Dans l’enclave espagnole de Ceuta, la crise migratoire révèle son visage le plus sombre. Près de 300 personnes, majoritairement des femmes et des enfants marocains, survivent aujourd’hui dans des conditions dramatiques, transformant un simple terrain de football en dernier refuge.
Un terrain de sport devenu camp de fortune
Le quartier de La Reina abrite désormais un campement improvisé. Environ 300 femmes et enfants marocains ont trouvé refuge sur un terrain de football, grâce à la mobilisation des habitants et de l’association locale Sidi Embarek.
Ces espaces sportifs, normalement dédiés aux loisirs, se sont transformés en abris de fortune. Une situation d’urgence humanitaire qui interpelle les organisations internationales présentes sur place.
Des violences sexuelles alarmantes
Les chiffres glacent le sang. Six viols de mineures marocaines ont été signalés aux autorités, dont quatre déjà confirmés par les services sanitaires espagnols. Le docteur Enrique Roviralta constate une hausse préoccupante des agressions sexuelles visant les jeunes filles.
Ces violences s’ajoutent aux dangers quotidiens. Les filles qui dorment à la belle étoile sont particulièrement exposées, dans une vulnérabilité extrême qui inquiète les travailleurs sociaux.

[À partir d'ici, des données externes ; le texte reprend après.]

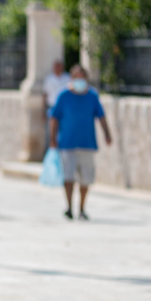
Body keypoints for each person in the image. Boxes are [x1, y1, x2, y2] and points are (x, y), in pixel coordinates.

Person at [48, 65, 112, 220]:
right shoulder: (63, 95)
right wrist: (52, 138)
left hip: (87, 143)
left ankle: (82, 208)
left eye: (82, 78)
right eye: (77, 78)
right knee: (68, 177)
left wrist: (107, 134)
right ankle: (69, 207)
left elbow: (101, 116)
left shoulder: (92, 95)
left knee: (86, 179)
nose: (80, 81)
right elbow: (54, 118)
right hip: (67, 144)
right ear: (72, 78)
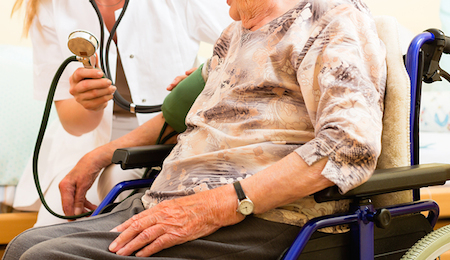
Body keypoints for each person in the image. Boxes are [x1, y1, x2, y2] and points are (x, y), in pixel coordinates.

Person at [3, 0, 386, 258]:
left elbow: (348, 144)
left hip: (260, 215)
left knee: (45, 257)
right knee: (25, 246)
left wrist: (217, 205)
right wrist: (99, 155)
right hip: (170, 201)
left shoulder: (328, 19)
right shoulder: (235, 33)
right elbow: (177, 116)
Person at [11, 0, 231, 226]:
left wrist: (204, 77)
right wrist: (89, 104)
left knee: (117, 189)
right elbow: (75, 125)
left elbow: (252, 44)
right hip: (87, 141)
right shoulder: (48, 6)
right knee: (50, 228)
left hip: (168, 131)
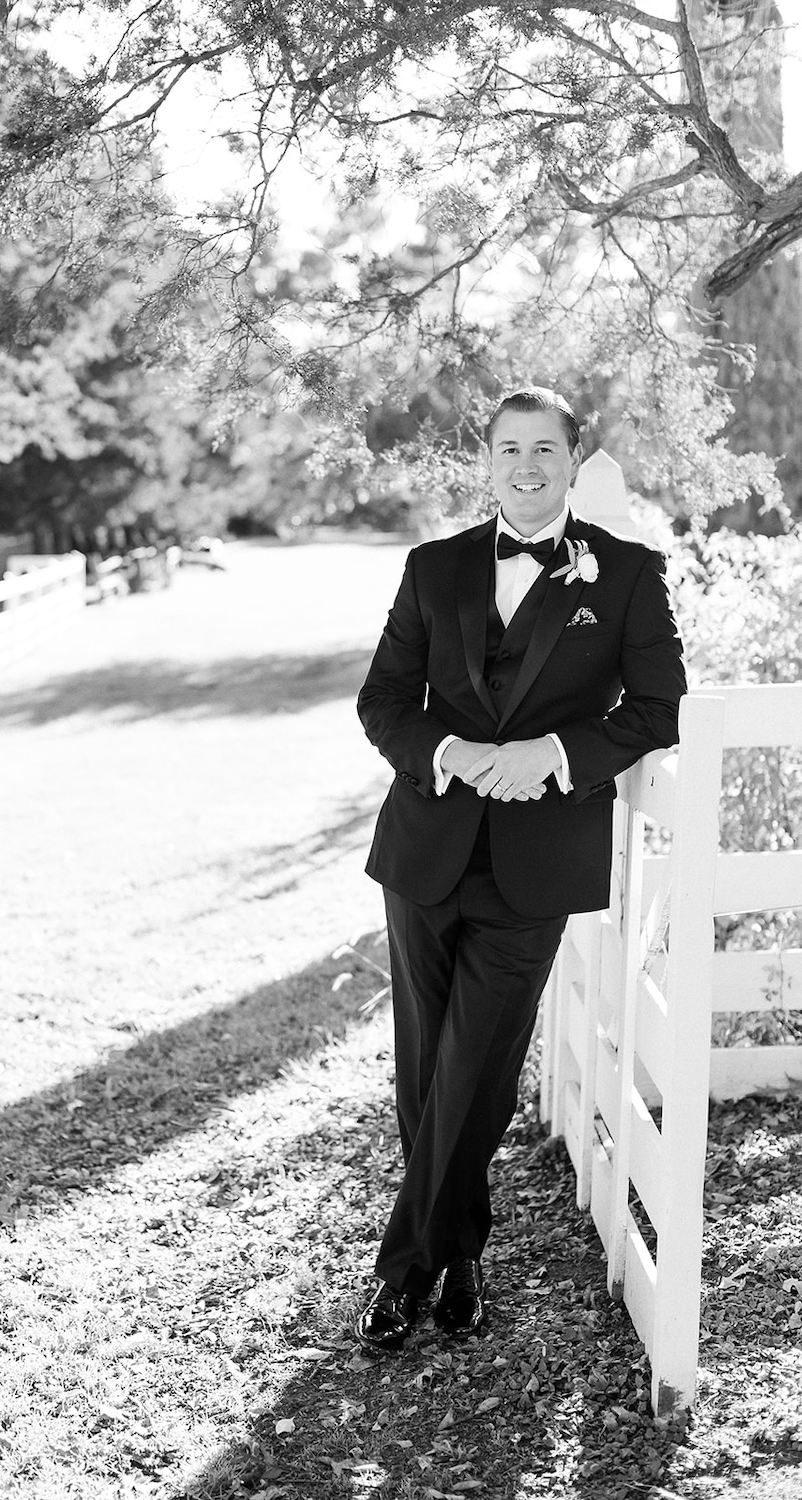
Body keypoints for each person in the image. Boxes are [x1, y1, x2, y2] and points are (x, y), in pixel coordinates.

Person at [354, 386, 686, 1353]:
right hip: (424, 852)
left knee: (479, 1067)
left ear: (573, 462)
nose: (527, 467)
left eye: (546, 449)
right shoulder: (434, 567)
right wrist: (452, 755)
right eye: (510, 450)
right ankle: (459, 1256)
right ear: (487, 461)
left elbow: (656, 706)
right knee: (428, 1067)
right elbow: (383, 703)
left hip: (537, 862)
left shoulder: (624, 574)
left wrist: (554, 755)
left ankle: (399, 1270)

Le piège des réseaux criminels
Jennifer Zuppiroli, représentante de Save The Children, tire la sonnette d’alarme : “Il existe (pour ces femmes et ces enfants) un risque de tomber dans des réseaux de trafic d’êtres humains ou des réseaux d’exploitation”.
Cette menace plane particulièrement sur les personnes les plus isolées, sans ressources ni perspectives de retour.
Des histoires de fuite désespérée
Derrière les statistiques se cachent des destins brisés. Wiam, 23 ans, a fui son pays pour échapper aux violences de son père, qui la menaçait de mort après des années d’abus.
Haia n’a que 16 ans. Elle vit aujourd’hui dans les rues de Ceuta, terrorisée à l’idée de retourner au Maroc. La jeune fille craint pour sa vie si son père la retrouve.
Mariages forcés et violences domestiques
Les témoignages recueillis révèlent un schéma récurrent. De nombreuses jeunes femmes ont franchi la frontière pour fuir des mariages forcés ou des violences conjugales.
Ces trajectoires illustrent la dimension genrée de cette crise migratoire, où les femmes représentent une proportion importante des plus vulnérables.
L’après-crise d’un afflux massif
Depuis le 30 juillet dernier, Ceuta a connu un afflux sans précédent. Environ 72 000 personnes sont entrées de force dans l’enclave espagnole en quelques jours seulement.
La grande majorité, soit 70 000 individus, ont déjà regagné le Maroc. Mais ceux qui restent sont précisément les plus fragiles, ceux qui ne peuvent ou ne veulent pas rentrer.
Une préoccupation croissante des autorités
Les autorités espagnoles font face à un défi humanitaire majeur. La concentration de personnes vulnérables, notamment de femmes et d’enfants, nécessite une réponse coordonnée et rapide.
Les associations sur le terrain multiplient les appels à l’aide face à l’ampleur des besoins. L’urgence sanitaire et sécuritaire s’intensifie jour après jour dans ce territoire sous pression.